Italian media on Friday published documents that appeared to confirm long-held accusations that Italy had agreed on a deal not to interfere with Palestinian terror attacks on Jewish targets and had failed to prevent a 1982 assault on a Rome synagogue in which a 2-year-old boy was killed.

The documents showed that Italian intelligence had clear information on the planned attack on the synagogue but did not stop it, and police even reduced security around the Rome house of worship.

The allegations have been known since 2008, when former Italian prime minister and president Francesco Cossiga told the Israeli newspaper Yedioth Aharonoth that Italy had “sold out its Jews” and signed a deal that allowed Palestinian terror groups a “free hand” to operate against Jewish and Israeli targets in Italy in exchange for not attacking other Italian interests.
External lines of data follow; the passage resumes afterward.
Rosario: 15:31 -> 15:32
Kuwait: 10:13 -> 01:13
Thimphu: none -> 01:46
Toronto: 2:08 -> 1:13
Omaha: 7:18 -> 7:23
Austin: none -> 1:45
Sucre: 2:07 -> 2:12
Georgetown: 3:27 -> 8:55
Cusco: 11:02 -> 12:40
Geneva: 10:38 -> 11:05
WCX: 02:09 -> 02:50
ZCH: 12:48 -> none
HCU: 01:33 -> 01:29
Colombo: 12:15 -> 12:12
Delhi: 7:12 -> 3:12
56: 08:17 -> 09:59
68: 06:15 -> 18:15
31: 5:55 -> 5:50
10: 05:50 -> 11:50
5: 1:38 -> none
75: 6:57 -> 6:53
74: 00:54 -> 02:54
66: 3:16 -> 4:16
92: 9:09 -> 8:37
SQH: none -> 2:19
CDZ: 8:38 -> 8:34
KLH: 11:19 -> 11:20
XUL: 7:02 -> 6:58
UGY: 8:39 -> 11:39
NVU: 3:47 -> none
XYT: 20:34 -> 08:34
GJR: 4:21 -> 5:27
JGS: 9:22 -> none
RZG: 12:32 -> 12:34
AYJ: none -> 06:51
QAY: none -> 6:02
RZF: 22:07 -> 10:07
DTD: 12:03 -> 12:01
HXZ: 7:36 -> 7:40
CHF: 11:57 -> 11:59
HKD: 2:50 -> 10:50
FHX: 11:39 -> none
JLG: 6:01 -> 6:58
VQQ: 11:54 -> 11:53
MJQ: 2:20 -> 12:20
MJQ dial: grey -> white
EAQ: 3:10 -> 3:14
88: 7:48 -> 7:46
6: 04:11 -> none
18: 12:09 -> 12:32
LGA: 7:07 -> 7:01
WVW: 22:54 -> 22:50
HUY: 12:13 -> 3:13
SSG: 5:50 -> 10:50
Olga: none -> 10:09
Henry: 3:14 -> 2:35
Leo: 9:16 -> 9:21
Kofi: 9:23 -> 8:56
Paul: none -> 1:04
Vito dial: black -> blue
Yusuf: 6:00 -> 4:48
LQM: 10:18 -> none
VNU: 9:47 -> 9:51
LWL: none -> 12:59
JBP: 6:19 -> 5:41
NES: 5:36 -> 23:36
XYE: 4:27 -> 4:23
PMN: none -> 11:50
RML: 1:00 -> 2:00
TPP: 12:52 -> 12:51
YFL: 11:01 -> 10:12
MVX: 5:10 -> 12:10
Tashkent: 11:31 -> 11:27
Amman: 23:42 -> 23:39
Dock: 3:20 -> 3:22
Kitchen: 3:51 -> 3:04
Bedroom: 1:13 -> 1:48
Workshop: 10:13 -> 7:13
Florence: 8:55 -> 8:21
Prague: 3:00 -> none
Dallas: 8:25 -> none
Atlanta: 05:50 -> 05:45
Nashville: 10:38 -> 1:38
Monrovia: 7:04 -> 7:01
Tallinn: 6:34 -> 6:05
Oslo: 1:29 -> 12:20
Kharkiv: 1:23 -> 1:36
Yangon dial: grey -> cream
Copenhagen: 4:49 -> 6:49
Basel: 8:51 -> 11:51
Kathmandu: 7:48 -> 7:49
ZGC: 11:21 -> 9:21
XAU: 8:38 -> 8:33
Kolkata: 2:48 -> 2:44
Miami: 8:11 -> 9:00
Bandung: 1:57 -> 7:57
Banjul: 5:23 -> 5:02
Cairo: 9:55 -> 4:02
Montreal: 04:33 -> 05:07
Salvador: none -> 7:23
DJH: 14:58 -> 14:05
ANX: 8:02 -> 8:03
“In exchange for a ‘free hand’ in Italy, the Palestinians ensured the security of our state and [the immunity] of Italian targets outside the country from terrorist attacks. As long as these objectives do not collaborate with Zionism and with the State of Israel, ” Cossiga said.

At the time, the allegations were strenuously denied in Italy and Cossiga was portrayed as delusional.

However, documents unearthed now by Italian media showed that Italy clearly ignored threats against Jewish and Israeli institutions, particularly in the case of the 1982 attack on the Rome synagogue.

Messages sent by Italian internal intelligence warning that Palestinian groups planned to attack Jewish targets in Rome in 1982. The warnings were ignored (SISDE archives)

On the Shemini Atzeret holiday in 1982, several unidentified gunmen threw hand grenades and fired submachine guns at worshipers leaving the synagogue, killing 2-year-old Stefano Tache and wounding 34 people, including his 4-year-old brother and parents.

According to the documents revealed Friday, Italian internal intelligence, then-known as Servizio per le Informazioni e la Sicurezza Democratica (SISDE), sent several warnings to the government that groups of Palestinian students “intended” to attack Jewish targets in Rome. At the top of the list of possible targets was the synagogue.

A follow-up warning sent to the Italian interior ministry cited a “usually reliable source” that the Abu Nidal group planned to carry out an attack during the Jewish holiday period and was likely to hit Jewish sites as the Israeli embassy was too well guarded.

“A usually reliable source reported that Palestinians residing in Europe would be ordered to prepare to carry out a series of attacks on Israeli or European Jewish targets,” the cable warned.

But despite the warnings, not only was security not increased, but on the day of the attack, the usual police vehicle that sat outside the synagogue on holidays, was absent, the documents showed.

The attack came in the weeks following the Israeli invasion of southern Lebanon in a bid to prevent terror attacks by Palestinian factions on northern Israel.

In the weeks preceding the attack, Palestine Liberation Organization leader Yasser Arafat had visited Italy where he was received by the Pope, the president and foreign minister and greeted with a standing ovation at a session of the Interparliamentary Union.

Italian President Carlo Azeglio Ciampi, right, and Palestinian leader Yasser Arafat smile during their meeting at the Quirinale Presidential Palace in Rome on Feb.15, 2000. (AP Photo/Massimo Sambucetti, files)

According to the reports, the deal with the Palestinians had been signed as far back as 1973 by Prime Minister Aldo Moro with Arafat’s PLO and George Habash’s Popular Front for the Liberation of Palestine who promised not to conduct terror attacks on Italian soil in exchange for Italy allegedly pledging its political support for the Palestinians.

The first documents indicating the existence of the deal were uncovered during investigations into the killing of Moro.

On May 9, 1978, Moro’s body was found, riddled by bullets, in the back of a car in the center of historic Rome. He was kidnapped by Red Brigade terrorists after a bloody shoot-out near his home.